In the Afghan campaign, the U.S. has demonstrated that it is a reliable and persistent ally, Waldron notes. If the evidence leads to Iraq—and the evidence has to be compelling to the Arab states and other allies—"then we have to design an operation that will in effect do to Iraq what we have done to Afghanistan, which is to replace the regime and neutralize its power to inflict massive military damage without causing general war and without killing too many innocent people."

The trick to winning support for such an operation, he says, is to re-establish U.S. credibility by showing that we can fight effectively, that we're not going to abandon our allies, and that we're "more to be feared" than Osama bin Laden or any other terrorists. "None of this is pretty," he warns. "All of this is ghastly. All of it is incredibly dangerous."

Unwieldy War
"Planning these things, you have to be smart," he says. "You have to figure it out; you can't just go in there and say, 'we're gonna bash you.'"

When he teaches History 160, Waldron takes his students to the Naval ROTC Headquarters to play out a war game.

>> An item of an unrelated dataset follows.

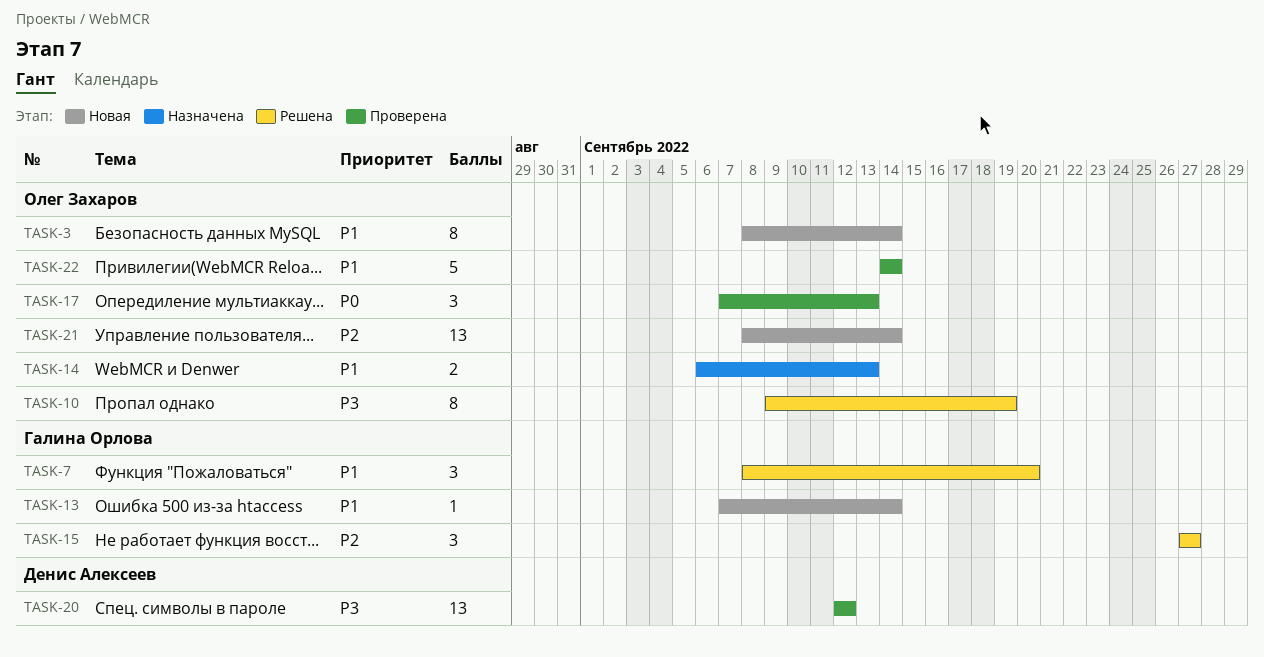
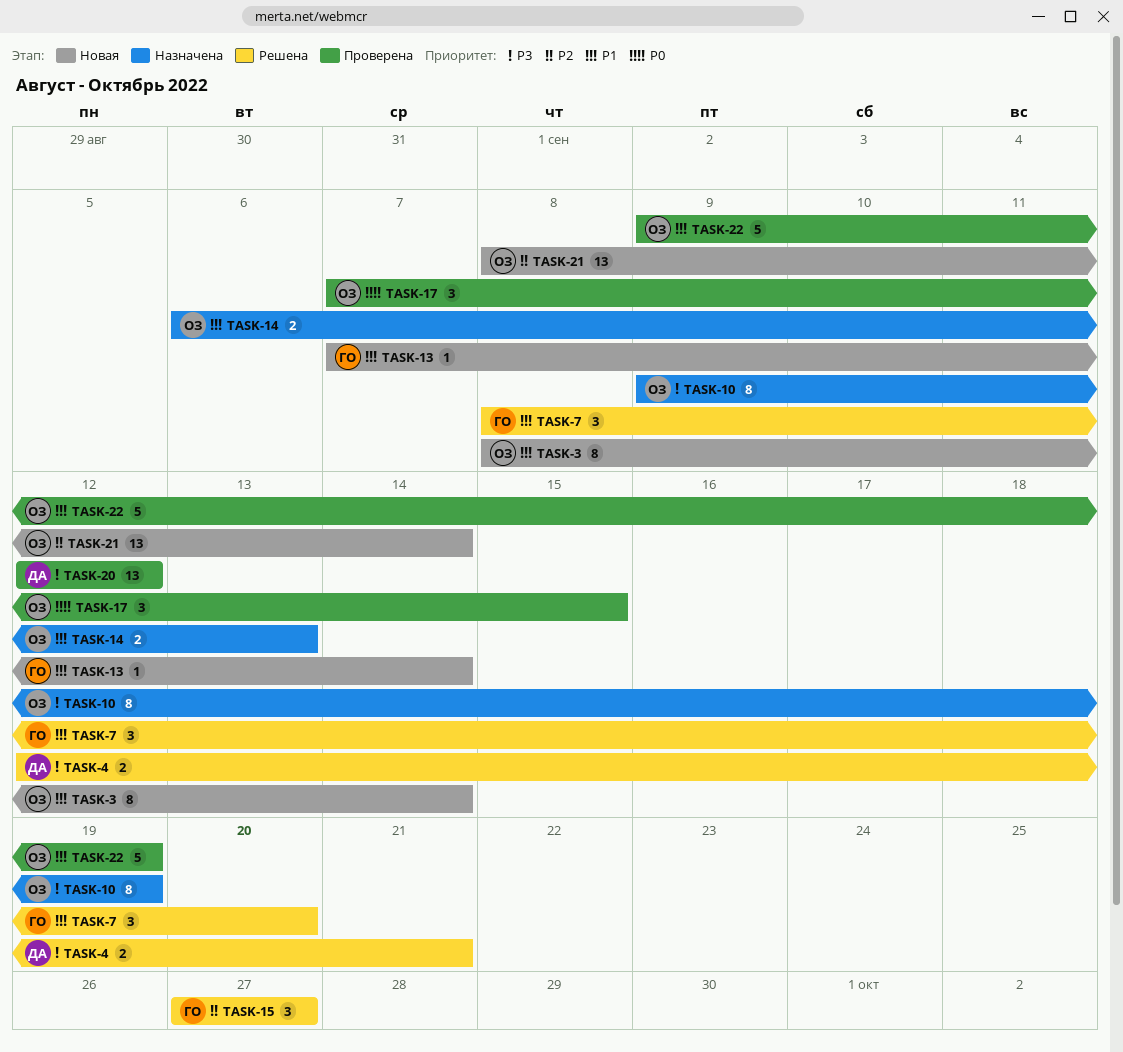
TASK-4: none -> present
TASK-10, status: Решена -> Назначена
TASK-17, due: Sep 13 -> Sep 15
TASK-22, start: Sep 14 -> Sep 9
TASK-22, due: Sep 14 -> Sep 19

The simulations immerse the gamers in the volatility of war and strategy, and help them understand how unpredictable a tool war can be. In the fall he and 50 students, with the help of a retired U.S. Army colonel, played out a game that started at nine o'clock in the morning when a pro-Taliban, pro-bin Laden faction staged a coup in Pakistan.

"The scenario is far from unthinkable," Waldron notes. As the game progressed, the fundamentalists gained control of Islamic countries from Saudi Arabia to Indonesia. The U.S. tried to salvage Pakistan by sending in military forces. It was not only defeated but driven out of Afghanistan as well. By three o'clock in the afternoon, the game ended with Pakistan and India on the brink of nuclear war over the Kashmir.

"The moves [in the war game] were made by smart, responsible Penn students and were quite plausible," he contends, "and our projections from them were quite cautious. Yet it proved what I have often said: Things can really go terribly wrong in war. In this case, things really went wrong for the United States. It was a complete catastrophe. I think everybody was sobered by it."

Like the war-wizened King Archidamus, our country is once more learning the bitter lessons of those who live beyond their youth: war is neither a good thing nor a safe thing. "But the terrorists are not going to stop by themselves," Waldron adds. "We have to stop them. That will require military and diplomatic wisdom. I am heartened by much of what I see. I am keeping my fingers crossed and my American flag pinned on my lapel."